**Exercise**
Copy out each line of the data that holds the word "Metres".

**Data items**
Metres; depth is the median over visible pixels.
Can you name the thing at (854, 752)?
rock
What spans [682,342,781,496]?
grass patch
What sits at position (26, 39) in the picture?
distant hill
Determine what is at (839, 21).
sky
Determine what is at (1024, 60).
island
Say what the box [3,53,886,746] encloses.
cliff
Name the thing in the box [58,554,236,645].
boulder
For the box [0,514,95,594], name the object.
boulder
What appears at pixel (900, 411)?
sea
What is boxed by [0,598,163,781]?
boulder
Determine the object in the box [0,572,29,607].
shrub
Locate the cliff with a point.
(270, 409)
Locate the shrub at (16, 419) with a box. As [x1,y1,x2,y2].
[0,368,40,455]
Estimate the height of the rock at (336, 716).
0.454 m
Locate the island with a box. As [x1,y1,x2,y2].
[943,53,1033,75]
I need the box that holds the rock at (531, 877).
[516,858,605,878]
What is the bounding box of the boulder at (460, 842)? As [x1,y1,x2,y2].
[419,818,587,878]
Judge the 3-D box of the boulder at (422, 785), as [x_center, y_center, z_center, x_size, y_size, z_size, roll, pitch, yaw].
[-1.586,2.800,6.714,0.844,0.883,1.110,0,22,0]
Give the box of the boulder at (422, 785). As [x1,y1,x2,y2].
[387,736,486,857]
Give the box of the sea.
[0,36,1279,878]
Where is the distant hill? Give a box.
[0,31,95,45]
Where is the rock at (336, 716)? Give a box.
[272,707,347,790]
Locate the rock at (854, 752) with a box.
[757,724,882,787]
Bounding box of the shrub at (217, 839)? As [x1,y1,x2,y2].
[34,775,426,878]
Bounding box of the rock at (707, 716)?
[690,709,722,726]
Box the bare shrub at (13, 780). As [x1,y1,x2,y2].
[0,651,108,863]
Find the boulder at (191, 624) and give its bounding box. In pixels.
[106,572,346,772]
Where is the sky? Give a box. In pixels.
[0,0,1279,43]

* * *

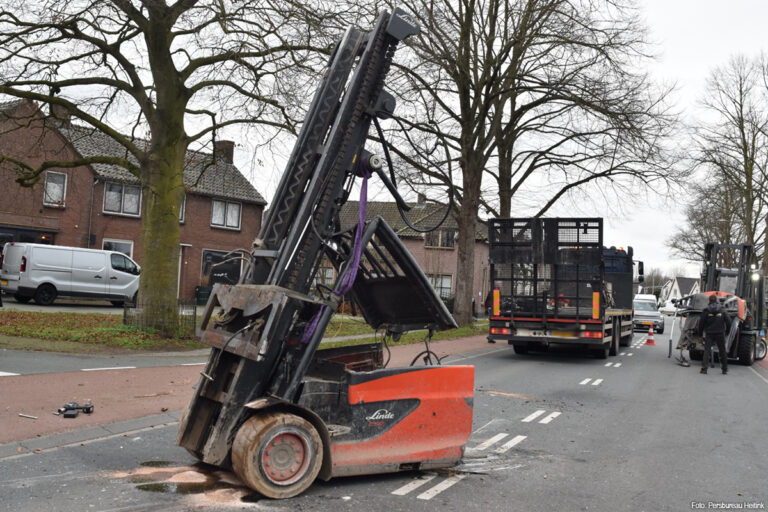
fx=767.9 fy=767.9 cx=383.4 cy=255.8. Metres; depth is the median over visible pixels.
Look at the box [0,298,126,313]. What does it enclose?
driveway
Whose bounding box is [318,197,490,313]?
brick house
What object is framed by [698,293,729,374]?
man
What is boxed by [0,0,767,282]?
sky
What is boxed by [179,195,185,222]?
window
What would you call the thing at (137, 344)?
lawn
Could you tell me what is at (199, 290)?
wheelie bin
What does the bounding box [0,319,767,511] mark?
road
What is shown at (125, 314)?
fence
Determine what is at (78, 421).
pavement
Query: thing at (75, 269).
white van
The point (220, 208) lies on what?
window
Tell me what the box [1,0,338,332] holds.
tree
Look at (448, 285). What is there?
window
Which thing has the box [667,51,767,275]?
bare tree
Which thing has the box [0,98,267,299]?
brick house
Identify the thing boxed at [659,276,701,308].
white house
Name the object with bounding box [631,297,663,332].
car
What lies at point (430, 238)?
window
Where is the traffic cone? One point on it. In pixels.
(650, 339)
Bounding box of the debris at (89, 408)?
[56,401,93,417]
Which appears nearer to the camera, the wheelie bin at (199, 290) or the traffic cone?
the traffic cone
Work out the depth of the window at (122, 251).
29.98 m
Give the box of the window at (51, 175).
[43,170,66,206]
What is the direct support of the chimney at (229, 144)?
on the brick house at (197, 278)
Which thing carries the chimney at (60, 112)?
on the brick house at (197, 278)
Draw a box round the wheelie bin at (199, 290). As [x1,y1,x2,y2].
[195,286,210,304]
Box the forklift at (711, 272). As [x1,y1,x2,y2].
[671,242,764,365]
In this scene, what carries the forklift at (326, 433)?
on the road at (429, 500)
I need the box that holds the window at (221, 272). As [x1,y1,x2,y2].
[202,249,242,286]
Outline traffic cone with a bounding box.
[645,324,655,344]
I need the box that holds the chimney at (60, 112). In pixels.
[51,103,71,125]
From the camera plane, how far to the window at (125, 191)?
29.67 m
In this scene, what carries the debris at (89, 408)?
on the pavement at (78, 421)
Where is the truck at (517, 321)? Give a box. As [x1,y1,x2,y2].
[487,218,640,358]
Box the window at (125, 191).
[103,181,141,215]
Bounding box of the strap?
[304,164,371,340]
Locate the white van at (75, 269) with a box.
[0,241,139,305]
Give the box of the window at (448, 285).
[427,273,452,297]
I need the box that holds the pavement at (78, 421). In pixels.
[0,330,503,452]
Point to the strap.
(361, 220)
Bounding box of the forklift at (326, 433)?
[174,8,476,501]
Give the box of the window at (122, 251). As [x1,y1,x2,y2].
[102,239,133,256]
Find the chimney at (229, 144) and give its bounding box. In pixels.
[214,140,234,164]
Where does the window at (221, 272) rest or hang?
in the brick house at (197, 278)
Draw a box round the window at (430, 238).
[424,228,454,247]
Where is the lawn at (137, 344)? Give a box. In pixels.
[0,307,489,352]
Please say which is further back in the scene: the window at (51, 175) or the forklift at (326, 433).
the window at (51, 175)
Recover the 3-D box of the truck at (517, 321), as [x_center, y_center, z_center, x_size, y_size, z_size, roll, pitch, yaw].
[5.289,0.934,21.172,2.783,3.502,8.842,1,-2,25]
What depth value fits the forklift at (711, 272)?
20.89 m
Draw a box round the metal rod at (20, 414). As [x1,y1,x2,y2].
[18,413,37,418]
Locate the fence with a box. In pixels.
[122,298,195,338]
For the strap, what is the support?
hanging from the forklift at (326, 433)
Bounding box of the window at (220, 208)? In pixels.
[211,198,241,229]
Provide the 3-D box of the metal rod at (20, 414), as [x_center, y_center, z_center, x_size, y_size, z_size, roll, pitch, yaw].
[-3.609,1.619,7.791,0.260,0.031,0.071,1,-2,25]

**Solved problem**
Metres; depth is the median over visible pixels.
fx=767.9 fy=767.9 cx=383.4 cy=255.8. Metres; depth is the median over visible pixels.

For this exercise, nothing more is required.